Georgia O'Keeffe's originality and integrity earned her a reputation as one of the greatest American Artist of the twentieth century. Always loyal to her own vision, she painted her works without regard to public tastes or changing styles in American Art. Her paintings have retained a timeless quality that makes them look fresh and original still.

O'Keeffe's paintings of natural subjects-not only flowers, but animal bones, sea shells, rocks and desert landscapes-carry with them a peaceful balance of elements, reflecting the artist's love of her subjects as well as a highly developed sense of composition.

By the time her work was first shown in New York in 1916, when she was twenty-eight, O'Keefe had been painting for many years. Even as a child, the forms of nature had fascinated her, by the time she was thirteen years old she knew she was wanted to be an artist.

She studied at the Art Institue of Chicago, with the New York Art Students' League, and at the University of Virginia.
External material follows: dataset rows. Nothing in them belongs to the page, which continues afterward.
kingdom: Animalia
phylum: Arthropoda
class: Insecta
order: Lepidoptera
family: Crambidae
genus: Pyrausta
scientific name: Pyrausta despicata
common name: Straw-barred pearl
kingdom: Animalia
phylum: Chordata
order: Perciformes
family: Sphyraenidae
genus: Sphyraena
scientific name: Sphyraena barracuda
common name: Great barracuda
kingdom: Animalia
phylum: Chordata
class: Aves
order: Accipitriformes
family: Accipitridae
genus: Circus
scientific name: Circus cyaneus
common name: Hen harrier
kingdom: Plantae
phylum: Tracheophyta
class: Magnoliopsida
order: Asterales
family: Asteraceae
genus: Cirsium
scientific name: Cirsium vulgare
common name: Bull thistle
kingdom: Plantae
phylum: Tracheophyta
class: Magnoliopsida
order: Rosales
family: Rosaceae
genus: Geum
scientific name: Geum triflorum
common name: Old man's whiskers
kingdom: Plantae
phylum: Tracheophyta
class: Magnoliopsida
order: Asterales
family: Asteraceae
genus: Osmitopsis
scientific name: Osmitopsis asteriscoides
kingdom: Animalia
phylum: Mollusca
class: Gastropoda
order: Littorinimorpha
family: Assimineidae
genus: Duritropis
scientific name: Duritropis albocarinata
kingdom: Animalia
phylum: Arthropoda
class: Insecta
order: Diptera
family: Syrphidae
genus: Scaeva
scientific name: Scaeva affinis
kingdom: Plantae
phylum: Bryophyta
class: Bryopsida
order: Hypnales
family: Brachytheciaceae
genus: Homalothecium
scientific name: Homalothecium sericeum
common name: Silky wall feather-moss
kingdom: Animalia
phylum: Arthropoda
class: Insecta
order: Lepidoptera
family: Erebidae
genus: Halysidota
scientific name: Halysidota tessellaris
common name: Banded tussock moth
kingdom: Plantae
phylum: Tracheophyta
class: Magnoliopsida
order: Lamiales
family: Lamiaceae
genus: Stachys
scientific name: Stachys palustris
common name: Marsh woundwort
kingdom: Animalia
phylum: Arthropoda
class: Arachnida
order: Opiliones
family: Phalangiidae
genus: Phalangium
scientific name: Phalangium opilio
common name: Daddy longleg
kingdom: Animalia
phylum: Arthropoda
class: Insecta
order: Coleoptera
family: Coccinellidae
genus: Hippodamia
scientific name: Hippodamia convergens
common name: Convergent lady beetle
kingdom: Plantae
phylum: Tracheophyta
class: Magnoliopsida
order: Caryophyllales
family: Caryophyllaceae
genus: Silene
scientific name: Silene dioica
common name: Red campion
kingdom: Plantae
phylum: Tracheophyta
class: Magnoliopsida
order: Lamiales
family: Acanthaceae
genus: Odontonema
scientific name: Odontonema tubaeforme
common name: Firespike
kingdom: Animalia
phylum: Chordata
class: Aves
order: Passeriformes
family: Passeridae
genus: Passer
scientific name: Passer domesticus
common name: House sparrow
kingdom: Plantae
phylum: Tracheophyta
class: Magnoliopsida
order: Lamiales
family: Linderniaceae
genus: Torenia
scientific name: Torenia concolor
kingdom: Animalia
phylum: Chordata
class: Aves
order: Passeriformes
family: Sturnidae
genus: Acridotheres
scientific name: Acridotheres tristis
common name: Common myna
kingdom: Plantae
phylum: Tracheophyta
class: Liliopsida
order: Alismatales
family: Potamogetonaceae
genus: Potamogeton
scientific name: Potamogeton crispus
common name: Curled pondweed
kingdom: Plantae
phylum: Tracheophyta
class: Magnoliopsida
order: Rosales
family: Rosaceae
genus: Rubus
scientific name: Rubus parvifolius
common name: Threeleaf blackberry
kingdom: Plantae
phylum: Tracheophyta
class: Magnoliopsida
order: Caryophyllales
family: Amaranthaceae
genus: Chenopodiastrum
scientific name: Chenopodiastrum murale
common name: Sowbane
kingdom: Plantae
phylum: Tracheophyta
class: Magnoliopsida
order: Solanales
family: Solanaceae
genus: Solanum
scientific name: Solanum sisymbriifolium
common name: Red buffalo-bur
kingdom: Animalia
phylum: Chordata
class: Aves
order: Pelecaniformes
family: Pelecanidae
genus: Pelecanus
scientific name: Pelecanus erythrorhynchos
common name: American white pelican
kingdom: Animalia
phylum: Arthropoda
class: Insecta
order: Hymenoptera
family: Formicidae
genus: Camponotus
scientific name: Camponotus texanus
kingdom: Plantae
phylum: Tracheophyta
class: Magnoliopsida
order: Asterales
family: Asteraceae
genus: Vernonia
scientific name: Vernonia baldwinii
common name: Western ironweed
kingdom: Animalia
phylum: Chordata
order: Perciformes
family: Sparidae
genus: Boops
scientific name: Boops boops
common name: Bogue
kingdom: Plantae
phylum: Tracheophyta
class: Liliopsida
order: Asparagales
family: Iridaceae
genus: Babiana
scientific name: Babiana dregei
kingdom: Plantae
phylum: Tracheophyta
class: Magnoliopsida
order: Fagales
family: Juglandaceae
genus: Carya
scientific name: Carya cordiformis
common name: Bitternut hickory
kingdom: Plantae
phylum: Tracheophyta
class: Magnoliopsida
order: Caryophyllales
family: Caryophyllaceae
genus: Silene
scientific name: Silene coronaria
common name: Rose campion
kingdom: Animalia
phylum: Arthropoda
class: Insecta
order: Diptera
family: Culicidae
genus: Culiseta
These studies refined her technique and led to a postion as an art educator for the Texas public schools. 

While working in Texas she met a New York photographer and art dealer named Alfred Stieglitz who later became her husband and opened in his gallery her first exhibition.

She eventually settled in New Mexico in 1949, where she painted stark, boldly colored landscapes and abstracts that evoked her impressions of her Southwestern desert environment.

WHITE PANCY - A magnified flower fills the entire canvas of White Pancy. The study of a flower is clear and precise with few details. The color is strong and bold. The design is controlled. This is an example of O'Keeffe's style of painting.


Although her goal was to reveal the form of her subjects rather than any purely sentimental meaning, her paintings often have a strong emotional impact.